Мы из ЧК
Шрифт:
Выезжал он когда-то с бронелетучкой на подавление махновских налетчиков. Однажды вывез чекистский десант из самого пекла. Если бы не расторопность механика, то наверняка погибли бы… И в награду Платонов снял тогда с себя кожаную тужурку и подарил машинисту.
— Как же ты, Емельян, попал в бунтари?.. Сворачивай цыгарку. Махра — что надо!..
Машинист скрутил папиросу, затянулся дымом и глухо отозвался:
— Попал, Федор Максимович… И признание подписал. Умеет сукин сын тянуть жилы!
— Кто?
— Та следователь Бижевич…
В кабинет Платонова
…Рано утром не выспавшийся как следует Бижевич прибежал в тюрьму.
— Как бунтари? Следователя не звали?..
Комендант удивленно поглядел на чекиста:
— А вы не знаете?.. Платонов приказал развести их всех по домам. Я сам машину наряжал.
Бижевич только ахнул и заторопился в отдел ГПУ.
— Поедем к народу! — сказал Платонов, как только Бижевич появился в отделе.
К концу рабочей смены были они на собрании коллектива паровозного депо. Пришли туда и «бунтари». Федор Максимович рассказал мастеровым о том, что делается в стране, о состоянии здоровья Владимира Ильича, о том, как дела за кордоном, об ультиматуме Чемберлена, а закончил неожиданно:
— Массовые беспорядки, случившиеся на узле, выгодны только Чемберлену и его помощникам! Что делать с зачинщиками — ваше рабочее дело. Скажете — посадить, посадим — вина их доказана. Ведь человека покалечили. Сами проучите — не возражаем!..
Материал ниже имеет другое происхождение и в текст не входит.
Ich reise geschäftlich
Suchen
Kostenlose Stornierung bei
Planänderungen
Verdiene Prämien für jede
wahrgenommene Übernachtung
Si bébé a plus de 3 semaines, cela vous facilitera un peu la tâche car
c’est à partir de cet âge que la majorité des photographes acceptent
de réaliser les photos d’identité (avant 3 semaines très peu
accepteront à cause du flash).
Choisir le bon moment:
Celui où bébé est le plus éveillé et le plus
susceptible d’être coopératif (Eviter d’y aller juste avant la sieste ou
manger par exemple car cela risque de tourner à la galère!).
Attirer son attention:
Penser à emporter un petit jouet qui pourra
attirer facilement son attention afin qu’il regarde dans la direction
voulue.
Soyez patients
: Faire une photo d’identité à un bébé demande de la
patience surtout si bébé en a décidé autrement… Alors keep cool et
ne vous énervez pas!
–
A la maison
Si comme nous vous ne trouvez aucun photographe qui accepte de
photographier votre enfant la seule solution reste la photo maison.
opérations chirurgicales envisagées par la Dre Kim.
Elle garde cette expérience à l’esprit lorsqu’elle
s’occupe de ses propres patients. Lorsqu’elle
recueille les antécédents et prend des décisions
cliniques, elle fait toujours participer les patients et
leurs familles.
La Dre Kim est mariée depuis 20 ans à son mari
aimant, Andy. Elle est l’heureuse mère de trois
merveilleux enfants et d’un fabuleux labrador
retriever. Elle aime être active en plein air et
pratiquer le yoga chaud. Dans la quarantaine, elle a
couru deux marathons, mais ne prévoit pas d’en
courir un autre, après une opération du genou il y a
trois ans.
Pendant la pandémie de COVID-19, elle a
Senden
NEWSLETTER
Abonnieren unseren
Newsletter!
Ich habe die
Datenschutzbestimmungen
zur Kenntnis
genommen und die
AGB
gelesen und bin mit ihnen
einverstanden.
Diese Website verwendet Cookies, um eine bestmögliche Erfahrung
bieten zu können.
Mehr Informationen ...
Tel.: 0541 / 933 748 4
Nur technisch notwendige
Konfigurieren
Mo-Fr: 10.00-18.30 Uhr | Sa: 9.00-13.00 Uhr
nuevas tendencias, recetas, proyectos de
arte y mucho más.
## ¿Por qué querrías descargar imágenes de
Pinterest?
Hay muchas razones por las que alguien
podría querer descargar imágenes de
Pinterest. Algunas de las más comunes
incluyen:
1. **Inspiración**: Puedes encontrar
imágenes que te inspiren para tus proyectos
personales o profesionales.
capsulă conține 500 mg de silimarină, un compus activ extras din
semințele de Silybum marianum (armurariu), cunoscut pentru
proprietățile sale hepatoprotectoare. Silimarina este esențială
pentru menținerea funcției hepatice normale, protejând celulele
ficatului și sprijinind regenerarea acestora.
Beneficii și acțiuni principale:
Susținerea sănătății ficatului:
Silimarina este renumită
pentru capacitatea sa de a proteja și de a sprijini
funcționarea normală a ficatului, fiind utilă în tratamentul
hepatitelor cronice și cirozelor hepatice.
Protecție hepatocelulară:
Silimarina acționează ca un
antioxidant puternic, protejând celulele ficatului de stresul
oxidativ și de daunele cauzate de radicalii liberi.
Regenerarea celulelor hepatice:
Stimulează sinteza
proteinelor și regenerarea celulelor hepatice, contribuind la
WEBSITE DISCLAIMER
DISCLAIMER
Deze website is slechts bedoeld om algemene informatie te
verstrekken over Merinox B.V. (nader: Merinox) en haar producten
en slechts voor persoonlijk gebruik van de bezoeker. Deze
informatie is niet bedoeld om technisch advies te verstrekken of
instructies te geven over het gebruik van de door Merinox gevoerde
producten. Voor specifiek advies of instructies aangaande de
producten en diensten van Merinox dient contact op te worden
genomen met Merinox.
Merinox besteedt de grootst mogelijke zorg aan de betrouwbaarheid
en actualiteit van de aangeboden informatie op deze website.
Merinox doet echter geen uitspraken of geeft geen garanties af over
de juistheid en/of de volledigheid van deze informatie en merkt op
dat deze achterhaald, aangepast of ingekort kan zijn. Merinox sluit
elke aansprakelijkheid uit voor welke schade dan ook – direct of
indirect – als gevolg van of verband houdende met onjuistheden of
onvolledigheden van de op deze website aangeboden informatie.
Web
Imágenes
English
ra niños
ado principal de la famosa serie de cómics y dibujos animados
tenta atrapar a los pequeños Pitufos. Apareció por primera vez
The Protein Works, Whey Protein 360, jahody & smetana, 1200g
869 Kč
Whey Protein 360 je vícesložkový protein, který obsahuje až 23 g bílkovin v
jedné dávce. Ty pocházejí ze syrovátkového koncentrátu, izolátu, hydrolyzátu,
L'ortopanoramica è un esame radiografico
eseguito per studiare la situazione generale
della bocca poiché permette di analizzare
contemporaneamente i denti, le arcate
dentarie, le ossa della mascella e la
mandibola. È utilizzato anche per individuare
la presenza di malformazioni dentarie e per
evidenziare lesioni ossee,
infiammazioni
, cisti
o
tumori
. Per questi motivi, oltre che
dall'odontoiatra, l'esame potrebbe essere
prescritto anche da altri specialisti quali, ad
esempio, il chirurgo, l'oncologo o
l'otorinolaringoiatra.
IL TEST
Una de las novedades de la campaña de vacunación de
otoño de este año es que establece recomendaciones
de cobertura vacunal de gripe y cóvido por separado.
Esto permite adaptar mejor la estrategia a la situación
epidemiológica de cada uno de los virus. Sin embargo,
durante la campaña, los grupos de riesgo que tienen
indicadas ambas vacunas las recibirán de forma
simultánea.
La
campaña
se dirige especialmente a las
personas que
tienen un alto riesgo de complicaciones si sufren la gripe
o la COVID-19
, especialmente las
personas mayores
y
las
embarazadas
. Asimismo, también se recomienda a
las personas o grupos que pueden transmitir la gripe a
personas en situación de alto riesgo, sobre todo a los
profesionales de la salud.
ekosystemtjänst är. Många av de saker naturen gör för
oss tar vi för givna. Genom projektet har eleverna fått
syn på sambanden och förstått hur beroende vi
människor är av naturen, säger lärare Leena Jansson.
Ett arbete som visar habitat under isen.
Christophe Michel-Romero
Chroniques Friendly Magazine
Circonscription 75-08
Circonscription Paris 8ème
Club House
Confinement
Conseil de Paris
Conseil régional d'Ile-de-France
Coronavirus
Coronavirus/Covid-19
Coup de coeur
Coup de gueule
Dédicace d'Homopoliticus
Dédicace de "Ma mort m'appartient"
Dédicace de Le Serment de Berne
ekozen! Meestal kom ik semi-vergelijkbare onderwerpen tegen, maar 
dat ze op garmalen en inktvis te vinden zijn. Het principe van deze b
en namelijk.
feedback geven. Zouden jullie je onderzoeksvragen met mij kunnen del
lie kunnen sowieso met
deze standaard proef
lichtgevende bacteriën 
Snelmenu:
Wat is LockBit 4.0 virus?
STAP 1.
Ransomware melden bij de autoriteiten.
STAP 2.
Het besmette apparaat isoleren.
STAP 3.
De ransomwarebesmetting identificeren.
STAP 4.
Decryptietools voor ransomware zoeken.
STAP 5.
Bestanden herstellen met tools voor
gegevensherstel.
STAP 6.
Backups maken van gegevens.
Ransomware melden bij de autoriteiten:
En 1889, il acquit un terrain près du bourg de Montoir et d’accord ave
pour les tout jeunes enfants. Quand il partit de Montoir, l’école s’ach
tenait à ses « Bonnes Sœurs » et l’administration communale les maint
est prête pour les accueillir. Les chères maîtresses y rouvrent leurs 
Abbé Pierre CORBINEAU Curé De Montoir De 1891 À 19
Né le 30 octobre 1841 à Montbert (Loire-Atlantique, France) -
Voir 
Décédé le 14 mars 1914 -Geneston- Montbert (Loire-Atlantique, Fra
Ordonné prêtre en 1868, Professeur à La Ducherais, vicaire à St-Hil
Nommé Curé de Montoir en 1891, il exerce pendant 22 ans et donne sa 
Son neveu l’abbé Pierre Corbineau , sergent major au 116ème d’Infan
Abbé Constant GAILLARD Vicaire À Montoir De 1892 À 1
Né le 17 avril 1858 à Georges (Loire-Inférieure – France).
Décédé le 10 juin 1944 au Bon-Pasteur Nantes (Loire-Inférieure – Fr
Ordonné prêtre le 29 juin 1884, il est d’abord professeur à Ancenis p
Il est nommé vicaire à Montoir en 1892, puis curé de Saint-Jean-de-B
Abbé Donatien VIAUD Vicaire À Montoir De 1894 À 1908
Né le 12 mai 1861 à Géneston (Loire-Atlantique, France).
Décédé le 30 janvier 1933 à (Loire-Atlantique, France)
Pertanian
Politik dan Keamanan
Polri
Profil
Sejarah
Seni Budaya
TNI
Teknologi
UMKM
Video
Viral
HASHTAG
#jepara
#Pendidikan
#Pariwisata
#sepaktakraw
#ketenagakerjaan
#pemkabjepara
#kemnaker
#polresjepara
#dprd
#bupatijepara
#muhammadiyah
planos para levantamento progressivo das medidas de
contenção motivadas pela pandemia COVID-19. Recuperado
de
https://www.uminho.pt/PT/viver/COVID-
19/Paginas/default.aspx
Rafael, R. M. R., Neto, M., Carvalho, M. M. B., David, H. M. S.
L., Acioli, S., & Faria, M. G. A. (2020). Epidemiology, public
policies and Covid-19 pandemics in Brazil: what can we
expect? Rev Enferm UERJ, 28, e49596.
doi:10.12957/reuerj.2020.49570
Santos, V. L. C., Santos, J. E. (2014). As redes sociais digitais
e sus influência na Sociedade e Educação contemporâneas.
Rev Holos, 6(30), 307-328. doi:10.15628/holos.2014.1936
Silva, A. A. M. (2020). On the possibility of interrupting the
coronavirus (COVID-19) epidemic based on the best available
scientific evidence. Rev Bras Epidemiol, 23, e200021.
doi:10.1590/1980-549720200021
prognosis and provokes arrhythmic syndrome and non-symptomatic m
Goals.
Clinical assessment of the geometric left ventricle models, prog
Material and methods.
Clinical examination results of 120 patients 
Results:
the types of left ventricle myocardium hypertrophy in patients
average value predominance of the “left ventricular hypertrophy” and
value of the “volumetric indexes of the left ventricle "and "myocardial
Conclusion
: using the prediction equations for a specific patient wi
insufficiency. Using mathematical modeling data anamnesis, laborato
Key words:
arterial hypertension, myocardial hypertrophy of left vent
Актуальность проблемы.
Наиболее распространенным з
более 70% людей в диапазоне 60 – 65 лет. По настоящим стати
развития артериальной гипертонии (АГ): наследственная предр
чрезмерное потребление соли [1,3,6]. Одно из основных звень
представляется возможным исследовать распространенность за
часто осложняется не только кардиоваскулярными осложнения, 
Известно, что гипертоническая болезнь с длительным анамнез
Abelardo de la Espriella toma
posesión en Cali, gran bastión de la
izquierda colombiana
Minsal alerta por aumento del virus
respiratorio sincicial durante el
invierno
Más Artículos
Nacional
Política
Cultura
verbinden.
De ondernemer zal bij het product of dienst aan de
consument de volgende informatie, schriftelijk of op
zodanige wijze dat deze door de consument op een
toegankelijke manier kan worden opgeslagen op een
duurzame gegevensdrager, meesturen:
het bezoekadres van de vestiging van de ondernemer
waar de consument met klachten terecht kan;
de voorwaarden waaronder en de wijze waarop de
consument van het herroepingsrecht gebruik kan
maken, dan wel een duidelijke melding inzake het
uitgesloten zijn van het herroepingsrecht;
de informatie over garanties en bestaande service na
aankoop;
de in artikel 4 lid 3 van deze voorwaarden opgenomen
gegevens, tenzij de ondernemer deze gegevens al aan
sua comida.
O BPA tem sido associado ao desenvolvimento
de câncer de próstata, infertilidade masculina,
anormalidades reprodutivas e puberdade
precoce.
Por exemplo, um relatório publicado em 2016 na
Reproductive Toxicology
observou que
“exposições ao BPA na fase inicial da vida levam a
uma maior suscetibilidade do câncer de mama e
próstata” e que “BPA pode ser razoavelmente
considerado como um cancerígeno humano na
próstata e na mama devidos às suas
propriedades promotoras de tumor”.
Рабочие одобрительно загудели:
— Справедливо решила чека!
И выдали «бунтарям» на всю катушку. Те со стыда не знали, куда прятать глаза.
Бижевич нервно покусывал губы, но молчал. Лишь на впалых щеках полыхал румянец. А по дороге в отдел ГПУ сказал:
— Потакаете преступникам, Федор Максимович! Я обязан доложить обо всем в центр. Ставлю вас в известность!..
— Слушай, Юзеф, чего ты добиваешься? — спрашивал Бижевича наш Никандр. Он к тому времени стал секретарем партийной организации ГПУ.
— Хочу, чтобы враги советской власти перевелись! В классовых битвах компромисса быть не может.
— А если люди заблуждаются?
— Или с нами, или против нас. Иного разговора я не признаю, товарищ Фисюненко, я обязан доложить в центр!
— Запретить вам не имею права!
Прибыл особый уполномоченный из Харькова. Проверил. Его мнение совпало с мнением Бижевича. Снова арестовали Емельяна. Платонова обвинили в либерализме.
В то тревожное время строгие выводы были необходимы: троцкисты и оппозиционеры расшатывали основы партии, отвлекали народ от хозяйственного строительства. Плодились нэпманы, крупные спекулянты и валютчики. Суровые меры к участникам беспорядков подсказывала сама жизнь. И все же нас, рядовых чекистов, последствия этой истории не удовлетворяли: горький осадок остался в сердце!
— Давай, Семен Григорьевич, напишем в Москву! — предложил я Леонову.
Семен Григорьевич долго раздумывал. Крутил усы, лохматил чуб, расхаживал по комнате.
— Посоветуемся с Фисюненко — партийная власть наша..
Секретарь партячейки Никандр Фисюненко одобрил:
— Сочиняй, Володя, письмо! Встречаюсь с семьей Емельяна — душа горит. Глаза опускаю. А какой, к черту, чекист, если он стыдится людям в глаза смотреть!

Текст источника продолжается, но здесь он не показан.